The Totalisator Building that houses the Racing Museum and the St Leger Grandstand are just two of a collection of late 19th and early 20th century structures at Eagle Farm Racecourse that the Queensland Heritage Register describes as good, intact examples of Queensland architecture from the Federation period. The Register says this collection of buildings demonstrates the principal characteristics of the use of relaxed, romantic and picturesque composition, scale, and forms; terracotta tiled, hipped and gabled roofs with timbered gables; decorative brick and / or roughcast stucco walls; elaborate timberwork; leadlight windows; and high quality materials and workmanship. Centrepiece of the Museum is the Julius tote machine, believed to be the only one of its type kept intact and regarded internationally as the forerunner to the computer.
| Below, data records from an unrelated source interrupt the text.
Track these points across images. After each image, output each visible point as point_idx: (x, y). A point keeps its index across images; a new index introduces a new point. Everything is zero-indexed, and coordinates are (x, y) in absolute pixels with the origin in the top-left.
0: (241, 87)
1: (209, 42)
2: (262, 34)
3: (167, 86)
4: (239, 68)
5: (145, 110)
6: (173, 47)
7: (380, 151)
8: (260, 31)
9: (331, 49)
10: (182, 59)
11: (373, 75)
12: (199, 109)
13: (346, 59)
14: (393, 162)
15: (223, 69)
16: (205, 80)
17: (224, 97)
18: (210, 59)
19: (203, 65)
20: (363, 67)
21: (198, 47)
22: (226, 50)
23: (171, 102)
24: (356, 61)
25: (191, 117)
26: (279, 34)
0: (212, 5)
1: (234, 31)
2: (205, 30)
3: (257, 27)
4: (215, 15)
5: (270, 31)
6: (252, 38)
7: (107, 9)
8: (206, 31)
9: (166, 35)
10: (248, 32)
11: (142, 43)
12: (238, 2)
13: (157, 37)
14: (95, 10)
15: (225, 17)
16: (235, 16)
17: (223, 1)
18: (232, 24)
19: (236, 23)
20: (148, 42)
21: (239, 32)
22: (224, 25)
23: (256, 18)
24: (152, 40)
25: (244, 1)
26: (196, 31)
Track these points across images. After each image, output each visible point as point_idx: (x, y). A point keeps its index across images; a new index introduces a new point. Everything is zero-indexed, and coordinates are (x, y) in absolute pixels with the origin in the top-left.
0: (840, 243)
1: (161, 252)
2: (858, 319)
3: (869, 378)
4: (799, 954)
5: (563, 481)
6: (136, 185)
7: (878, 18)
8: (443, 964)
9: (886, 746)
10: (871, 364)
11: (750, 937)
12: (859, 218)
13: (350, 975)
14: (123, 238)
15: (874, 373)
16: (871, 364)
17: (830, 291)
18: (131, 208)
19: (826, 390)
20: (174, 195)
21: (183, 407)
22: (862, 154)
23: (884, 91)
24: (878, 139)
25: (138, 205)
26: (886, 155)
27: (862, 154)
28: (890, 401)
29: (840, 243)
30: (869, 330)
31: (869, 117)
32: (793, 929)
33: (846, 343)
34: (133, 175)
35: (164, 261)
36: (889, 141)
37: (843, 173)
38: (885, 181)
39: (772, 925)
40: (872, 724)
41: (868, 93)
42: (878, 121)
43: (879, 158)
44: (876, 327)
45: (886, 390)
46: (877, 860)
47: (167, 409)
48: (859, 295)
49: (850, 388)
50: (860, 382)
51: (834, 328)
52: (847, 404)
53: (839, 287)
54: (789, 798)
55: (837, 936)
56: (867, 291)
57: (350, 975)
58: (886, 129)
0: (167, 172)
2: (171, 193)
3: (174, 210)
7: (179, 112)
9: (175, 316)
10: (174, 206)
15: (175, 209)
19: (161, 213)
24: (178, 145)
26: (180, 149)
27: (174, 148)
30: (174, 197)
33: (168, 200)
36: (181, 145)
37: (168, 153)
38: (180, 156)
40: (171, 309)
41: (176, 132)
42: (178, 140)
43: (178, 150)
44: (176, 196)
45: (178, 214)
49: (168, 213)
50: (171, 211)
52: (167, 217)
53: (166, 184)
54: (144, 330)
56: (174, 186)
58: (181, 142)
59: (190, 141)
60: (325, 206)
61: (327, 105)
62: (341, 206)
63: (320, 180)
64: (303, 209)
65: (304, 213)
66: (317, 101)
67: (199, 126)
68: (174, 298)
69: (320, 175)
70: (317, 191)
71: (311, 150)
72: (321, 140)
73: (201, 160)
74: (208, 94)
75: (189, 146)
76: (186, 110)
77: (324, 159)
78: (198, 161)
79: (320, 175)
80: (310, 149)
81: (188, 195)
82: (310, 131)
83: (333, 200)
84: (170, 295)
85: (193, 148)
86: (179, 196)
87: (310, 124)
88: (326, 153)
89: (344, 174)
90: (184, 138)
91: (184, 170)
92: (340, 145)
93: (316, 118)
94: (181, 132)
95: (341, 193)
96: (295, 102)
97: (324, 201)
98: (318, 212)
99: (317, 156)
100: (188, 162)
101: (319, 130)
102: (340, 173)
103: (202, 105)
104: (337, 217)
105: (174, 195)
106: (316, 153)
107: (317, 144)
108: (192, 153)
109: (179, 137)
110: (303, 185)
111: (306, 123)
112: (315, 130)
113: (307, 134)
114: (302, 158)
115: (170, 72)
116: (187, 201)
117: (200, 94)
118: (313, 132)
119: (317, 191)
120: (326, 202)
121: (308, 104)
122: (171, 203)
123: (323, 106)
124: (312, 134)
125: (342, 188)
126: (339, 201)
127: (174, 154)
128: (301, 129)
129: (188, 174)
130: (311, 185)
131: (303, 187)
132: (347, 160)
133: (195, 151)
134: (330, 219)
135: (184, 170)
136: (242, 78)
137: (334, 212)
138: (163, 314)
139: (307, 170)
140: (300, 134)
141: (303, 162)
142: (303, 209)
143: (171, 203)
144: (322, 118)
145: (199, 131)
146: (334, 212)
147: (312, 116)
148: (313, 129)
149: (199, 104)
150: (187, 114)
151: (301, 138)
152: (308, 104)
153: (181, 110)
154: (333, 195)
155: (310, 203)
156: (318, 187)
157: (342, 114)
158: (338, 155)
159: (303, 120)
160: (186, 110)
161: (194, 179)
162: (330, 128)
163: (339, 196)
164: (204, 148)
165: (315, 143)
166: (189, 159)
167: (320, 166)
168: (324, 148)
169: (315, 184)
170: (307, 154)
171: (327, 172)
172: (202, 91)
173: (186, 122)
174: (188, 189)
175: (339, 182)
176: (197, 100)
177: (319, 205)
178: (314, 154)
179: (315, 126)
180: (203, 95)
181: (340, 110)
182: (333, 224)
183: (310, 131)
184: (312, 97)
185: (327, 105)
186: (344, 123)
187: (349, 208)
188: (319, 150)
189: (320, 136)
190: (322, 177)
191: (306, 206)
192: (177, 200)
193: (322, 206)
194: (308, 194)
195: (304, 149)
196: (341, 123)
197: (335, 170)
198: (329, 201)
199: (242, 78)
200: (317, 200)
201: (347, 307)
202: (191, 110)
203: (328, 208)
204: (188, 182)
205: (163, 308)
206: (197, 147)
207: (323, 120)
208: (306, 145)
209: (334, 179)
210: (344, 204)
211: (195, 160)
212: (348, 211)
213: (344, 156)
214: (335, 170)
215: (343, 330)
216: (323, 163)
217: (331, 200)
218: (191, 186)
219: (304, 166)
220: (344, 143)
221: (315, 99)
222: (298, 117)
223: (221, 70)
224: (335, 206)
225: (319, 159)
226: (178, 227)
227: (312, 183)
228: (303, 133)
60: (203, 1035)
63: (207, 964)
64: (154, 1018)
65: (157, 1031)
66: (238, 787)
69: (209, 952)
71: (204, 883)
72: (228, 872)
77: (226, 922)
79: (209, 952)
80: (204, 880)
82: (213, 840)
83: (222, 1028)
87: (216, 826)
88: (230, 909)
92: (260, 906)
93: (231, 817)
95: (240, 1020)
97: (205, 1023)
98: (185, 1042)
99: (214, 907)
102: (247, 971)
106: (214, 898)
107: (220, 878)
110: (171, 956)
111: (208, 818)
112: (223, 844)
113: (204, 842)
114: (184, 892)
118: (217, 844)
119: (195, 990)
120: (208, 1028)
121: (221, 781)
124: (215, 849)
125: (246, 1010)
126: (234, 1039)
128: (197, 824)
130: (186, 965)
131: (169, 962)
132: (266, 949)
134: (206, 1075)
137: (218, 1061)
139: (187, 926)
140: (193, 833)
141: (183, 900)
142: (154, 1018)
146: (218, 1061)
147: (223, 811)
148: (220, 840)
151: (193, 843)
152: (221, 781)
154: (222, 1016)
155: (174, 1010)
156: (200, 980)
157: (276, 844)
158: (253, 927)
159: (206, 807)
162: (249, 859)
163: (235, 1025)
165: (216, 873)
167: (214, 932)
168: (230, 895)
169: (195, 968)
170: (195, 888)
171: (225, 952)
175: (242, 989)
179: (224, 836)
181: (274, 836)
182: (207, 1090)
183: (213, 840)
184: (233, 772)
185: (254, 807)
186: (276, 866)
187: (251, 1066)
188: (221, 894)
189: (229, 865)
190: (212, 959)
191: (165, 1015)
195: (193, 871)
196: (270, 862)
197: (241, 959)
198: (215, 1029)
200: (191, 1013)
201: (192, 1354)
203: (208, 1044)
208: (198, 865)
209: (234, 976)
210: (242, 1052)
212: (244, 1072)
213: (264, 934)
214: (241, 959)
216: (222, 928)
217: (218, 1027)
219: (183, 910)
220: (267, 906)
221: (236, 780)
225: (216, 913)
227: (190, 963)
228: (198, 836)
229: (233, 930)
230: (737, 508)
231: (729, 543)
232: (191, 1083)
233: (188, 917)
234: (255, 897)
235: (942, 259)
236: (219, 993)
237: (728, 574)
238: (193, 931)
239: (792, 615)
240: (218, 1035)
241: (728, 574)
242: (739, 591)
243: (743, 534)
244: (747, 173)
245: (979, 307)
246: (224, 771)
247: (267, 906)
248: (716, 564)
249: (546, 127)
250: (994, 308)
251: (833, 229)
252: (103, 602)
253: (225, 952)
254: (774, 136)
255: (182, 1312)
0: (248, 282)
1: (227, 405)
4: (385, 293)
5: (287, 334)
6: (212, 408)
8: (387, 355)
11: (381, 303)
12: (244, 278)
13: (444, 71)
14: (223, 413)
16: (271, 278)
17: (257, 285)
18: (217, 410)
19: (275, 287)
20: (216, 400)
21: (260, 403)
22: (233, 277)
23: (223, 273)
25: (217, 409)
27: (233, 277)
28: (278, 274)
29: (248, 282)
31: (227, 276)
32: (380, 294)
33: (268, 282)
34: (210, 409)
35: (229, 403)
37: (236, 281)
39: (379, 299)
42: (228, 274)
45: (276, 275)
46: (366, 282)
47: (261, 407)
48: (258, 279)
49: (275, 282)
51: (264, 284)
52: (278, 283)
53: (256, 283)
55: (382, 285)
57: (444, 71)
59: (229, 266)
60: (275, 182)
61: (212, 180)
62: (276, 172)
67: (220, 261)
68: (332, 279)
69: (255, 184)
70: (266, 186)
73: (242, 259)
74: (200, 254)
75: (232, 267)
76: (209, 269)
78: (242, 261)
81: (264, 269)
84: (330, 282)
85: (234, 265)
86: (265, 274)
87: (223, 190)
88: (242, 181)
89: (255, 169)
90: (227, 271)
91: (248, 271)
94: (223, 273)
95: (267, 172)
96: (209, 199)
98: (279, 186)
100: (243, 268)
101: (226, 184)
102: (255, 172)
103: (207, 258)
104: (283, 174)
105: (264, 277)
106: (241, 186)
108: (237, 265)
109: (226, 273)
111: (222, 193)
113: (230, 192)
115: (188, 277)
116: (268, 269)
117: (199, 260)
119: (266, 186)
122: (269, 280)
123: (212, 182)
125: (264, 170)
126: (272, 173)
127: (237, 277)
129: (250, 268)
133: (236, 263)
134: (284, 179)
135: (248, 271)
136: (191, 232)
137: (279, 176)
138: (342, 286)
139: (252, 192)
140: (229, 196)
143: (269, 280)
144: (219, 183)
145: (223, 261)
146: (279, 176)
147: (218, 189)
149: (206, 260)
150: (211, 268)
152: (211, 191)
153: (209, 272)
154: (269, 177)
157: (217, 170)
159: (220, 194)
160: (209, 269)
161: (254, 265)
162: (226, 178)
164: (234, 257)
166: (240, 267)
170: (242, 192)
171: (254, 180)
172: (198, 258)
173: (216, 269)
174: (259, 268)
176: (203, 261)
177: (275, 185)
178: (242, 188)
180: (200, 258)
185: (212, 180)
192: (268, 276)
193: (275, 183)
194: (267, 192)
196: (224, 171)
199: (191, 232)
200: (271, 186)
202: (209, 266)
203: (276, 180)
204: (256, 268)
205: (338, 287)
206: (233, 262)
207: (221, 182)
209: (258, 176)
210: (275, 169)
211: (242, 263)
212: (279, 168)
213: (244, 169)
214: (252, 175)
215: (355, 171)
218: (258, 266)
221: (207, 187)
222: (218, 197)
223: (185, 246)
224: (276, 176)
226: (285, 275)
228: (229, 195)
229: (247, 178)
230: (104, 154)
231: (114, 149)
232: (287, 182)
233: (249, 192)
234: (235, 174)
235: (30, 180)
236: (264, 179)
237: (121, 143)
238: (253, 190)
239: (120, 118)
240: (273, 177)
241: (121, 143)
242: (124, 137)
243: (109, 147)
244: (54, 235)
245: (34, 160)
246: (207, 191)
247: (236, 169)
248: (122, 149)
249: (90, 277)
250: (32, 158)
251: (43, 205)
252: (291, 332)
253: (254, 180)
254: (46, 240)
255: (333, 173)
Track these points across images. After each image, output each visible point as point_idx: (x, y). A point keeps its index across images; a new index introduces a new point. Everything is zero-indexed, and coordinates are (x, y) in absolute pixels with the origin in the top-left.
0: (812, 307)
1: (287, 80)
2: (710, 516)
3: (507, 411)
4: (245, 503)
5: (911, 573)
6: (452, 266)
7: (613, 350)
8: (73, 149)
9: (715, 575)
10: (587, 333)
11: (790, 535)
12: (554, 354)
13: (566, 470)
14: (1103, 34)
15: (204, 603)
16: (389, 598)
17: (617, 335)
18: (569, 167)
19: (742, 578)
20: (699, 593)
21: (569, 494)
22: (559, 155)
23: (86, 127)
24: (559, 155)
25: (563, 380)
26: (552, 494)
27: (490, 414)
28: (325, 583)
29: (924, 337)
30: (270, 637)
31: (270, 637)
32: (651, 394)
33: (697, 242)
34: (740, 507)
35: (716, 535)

Racing began on this site in 1865, with the finest thoroughbreds in Australasia having graced this historic course; we remember the mighty Tulloch, and salute the famous “Kiwi” Rough Habit. With a turf track 28 metres wide, a circumference of 2.027 metres and a home straight of 434 metres; Eagle Farm has welcomed thousands of race goers and some, like the aviator Bert Hinkler in 1928 and American service personnel in 1941, have visited for less conventional reasons.
Frequency of Guided Tours: every 30 mins
Register at the building on arrival
Is Heritage listed
Recent Architectural or Engineering Awards: 2015 Queensland Business History Award (Racing Museum). Engineers Australia Engineering Heritage International Marker (the Julius totalisator machine).